Public Health Insurance
Public health insurance is any medical coverage purchased through a government program. Typically, all people of all ages and from all walks of life in a country are entitled to it. However, it prioritizes low-income individuals or families, individuals who qualify for special subsidies, and the elderly more.
Unfortunately, public health insurance comes with a few drawbacks. The medical services it covers are often limited. Moreover, it’s common to go on a waitlist for specialist visits since almost everyone in a country uses it.
This overcrowding at public facilities is often associated with low-quality care as well. As a result, misdiagnosis, inappropriate or unnecessary treatment, and prescription errors occur in many countries.
On a positive note, public health insurance premiums are less expensive than other health plans, primarily because of government subsidies. In some countries, employers are even mandated to cover a portion of their premium, making it much more affordable.
Private Health Insurance
Private health insurance can provide curative and preventive medical care coverage that your public health insurance doesn’t cover. Not only that, it offers shorter to no waiting times, better individualized medical attention and more sophisticated facilities.
Another difference between public and private health insurance is getting elective procedures. These are surgeries that aren’t medical emergencies and are often planned for in advance.

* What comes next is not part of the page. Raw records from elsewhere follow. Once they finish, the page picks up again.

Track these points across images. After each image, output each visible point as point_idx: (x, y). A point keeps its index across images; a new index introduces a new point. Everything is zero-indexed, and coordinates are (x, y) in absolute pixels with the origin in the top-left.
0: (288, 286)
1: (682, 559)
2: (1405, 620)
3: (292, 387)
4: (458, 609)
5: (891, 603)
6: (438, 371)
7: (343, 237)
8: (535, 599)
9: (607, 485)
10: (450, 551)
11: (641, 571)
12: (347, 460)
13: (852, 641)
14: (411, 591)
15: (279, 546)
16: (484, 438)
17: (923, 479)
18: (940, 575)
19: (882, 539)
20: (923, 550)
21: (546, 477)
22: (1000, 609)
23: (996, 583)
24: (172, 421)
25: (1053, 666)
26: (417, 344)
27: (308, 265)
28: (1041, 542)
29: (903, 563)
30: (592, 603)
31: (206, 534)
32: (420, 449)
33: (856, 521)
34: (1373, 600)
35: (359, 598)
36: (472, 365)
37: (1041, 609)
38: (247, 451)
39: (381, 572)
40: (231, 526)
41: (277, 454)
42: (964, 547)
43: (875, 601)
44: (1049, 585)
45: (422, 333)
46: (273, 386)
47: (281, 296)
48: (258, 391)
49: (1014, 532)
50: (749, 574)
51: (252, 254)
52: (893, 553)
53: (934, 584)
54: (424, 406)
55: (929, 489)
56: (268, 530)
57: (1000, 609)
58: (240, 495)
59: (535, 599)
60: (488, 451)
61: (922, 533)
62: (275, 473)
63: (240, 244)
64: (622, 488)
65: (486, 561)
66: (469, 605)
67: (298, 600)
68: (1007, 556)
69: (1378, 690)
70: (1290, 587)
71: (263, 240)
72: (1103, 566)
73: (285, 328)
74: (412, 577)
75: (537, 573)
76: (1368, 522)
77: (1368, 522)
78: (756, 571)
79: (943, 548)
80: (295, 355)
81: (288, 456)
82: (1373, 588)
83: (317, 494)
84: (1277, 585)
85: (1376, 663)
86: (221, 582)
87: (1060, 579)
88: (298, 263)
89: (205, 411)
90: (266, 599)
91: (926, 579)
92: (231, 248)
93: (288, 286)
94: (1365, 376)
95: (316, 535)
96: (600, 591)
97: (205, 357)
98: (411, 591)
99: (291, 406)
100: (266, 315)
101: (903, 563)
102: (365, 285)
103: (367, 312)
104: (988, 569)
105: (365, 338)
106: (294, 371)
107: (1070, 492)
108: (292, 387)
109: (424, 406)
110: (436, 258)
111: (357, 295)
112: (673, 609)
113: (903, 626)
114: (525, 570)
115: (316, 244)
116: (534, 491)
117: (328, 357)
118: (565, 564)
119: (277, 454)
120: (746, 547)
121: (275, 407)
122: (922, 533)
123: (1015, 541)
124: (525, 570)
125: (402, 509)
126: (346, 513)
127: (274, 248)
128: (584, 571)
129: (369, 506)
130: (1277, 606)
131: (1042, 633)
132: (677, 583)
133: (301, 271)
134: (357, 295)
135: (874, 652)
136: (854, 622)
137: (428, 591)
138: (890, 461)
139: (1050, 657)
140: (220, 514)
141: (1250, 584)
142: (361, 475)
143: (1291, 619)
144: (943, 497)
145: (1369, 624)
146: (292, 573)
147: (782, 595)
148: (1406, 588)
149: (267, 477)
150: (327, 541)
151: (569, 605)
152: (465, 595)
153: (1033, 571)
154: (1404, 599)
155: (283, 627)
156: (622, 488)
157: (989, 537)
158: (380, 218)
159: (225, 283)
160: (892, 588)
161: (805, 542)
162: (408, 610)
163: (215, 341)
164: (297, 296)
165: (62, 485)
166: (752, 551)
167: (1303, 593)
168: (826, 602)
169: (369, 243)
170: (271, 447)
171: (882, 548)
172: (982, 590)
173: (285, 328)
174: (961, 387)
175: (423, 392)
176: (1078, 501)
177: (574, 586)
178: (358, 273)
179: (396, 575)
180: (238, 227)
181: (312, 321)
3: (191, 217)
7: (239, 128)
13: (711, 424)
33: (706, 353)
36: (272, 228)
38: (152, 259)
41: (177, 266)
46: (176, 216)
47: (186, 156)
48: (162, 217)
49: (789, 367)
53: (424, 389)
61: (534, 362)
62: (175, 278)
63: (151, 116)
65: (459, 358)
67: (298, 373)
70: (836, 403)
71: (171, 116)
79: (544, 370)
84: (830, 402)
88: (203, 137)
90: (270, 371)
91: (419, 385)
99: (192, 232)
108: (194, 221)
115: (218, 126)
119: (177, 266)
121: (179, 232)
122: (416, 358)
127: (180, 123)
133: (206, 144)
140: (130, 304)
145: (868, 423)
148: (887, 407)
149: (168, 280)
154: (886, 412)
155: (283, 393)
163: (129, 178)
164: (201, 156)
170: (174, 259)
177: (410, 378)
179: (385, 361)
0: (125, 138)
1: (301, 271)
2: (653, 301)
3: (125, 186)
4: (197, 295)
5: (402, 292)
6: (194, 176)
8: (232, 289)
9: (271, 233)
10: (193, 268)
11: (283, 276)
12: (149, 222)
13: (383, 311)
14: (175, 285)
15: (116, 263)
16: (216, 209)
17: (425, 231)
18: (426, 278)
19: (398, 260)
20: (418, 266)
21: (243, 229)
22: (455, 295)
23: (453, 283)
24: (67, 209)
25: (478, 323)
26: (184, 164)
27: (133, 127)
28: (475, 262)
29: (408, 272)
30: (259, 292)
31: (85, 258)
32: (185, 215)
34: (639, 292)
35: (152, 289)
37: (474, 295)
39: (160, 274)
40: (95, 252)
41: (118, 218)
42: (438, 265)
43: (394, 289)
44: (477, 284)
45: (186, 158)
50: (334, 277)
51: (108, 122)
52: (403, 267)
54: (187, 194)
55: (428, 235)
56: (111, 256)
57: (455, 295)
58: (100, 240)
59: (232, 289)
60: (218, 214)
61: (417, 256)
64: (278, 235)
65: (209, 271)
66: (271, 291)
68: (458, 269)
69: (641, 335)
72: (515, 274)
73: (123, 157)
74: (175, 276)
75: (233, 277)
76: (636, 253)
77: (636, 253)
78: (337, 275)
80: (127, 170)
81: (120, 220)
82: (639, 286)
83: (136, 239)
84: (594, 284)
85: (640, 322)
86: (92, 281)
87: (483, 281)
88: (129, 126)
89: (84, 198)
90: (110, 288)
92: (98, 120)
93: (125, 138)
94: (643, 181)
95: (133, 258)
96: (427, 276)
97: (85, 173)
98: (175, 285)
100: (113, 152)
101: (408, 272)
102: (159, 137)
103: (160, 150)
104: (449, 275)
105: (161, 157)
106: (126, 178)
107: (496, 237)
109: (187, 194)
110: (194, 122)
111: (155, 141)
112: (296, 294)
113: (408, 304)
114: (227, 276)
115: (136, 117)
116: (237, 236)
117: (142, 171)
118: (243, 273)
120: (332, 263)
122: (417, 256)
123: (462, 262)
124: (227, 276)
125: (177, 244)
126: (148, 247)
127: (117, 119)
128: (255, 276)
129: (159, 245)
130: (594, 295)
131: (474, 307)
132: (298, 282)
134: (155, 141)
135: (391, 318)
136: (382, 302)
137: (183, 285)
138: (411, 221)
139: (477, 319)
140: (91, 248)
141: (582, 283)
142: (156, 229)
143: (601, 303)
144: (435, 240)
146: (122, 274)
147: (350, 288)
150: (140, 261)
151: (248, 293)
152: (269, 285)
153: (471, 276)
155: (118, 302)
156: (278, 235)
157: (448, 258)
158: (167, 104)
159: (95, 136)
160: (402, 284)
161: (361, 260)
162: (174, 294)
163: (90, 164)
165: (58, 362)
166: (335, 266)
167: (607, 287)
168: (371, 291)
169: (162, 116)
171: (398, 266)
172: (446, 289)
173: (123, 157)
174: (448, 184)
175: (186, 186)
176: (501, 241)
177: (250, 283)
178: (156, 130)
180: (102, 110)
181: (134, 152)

Most of the time, if you have private health insurance, the waiting time is shorter than that of public patients.
However, the greatest disadvantage of private health insurance is its cost. It’s undeniably much more expensive than any national public health insurance scheme. The good news is that there are ways to trim its cost. For instance, some insurers allow removing some elements in your policy that you don’t need. As a result, your lower monthly premium costs will be reduced.
An emergency fund is a cash stash or highly liquid asset used to cover unexpected costs. They’ll serve as your safety net that can enhance your financial security in times of financial distress.
The rule of thumb is to save anywhere between three to six months’ worth of your monthly expenses as your emergency fund. You can either set aside the whole amount from the get-go or set several smaller savings goals to avoid stressing your cash flow. Consider saving your tax refund as part of your emergency as well. Instead of using it as extra money for discretionary spending, save it as an added financial cushion.
Store emergency funds in a separate saving account to avoid spending them for another purpose. Then, have it deposited automatically to that account, either by the bank or your company, to ensure savings.
If you want greater interest-earning potential, save your emergency fund in money market accounts, no-penalty certificates of deposit (CDs), or high-interest savings accounts. Moreover, they won’t charge you fees should you pull your savings out before its maturity date.
Prescription Discount Cards
If you lack insurance or adequate coverage, one way to manage expensive medication costs is by taking advantage of prescription discount cards. They sometimes go by the names like discount prescription drug cards, drug Rx discount cards, drug savings cards, pharmacy discount cards, or prescription savings cards.
They’re like traditional coupons that offer discounts of up to 90% off the price of the brand and generic medications. However, pharmacies don’t discount every prescription medicine that much. Several medicines aren’t even discounted at all.
Many generic drugs can also be completely free with discount cards, but only at specific pharmacies. In fact, the actual savings vary depending on the partnership between discount card providers and pharmacies. For example, BuzzRx offers the best-discounted rates at Walgreens.
More importantly, it’s crucial to understand that prescription discount cards aren’t replacements for health insurance. Remember that they’re only applicable toward the price of prescription medications at certain pharmacies.
Have a healthy lifestyle now to avoid high medical expenses in the future. Eat a well-balanced, healthy diet, get enough sleep, exercise regularly, make incremental changes, and have fun to achieve optimal health. Doing so drastically decreases future healthcare costs and the chance of incurring them.
Financial preparedness and prevention are both realistic approaches to any unexpected medical emergency. However, since life is unpredictable, it’s always good to be equipped with several alternative options.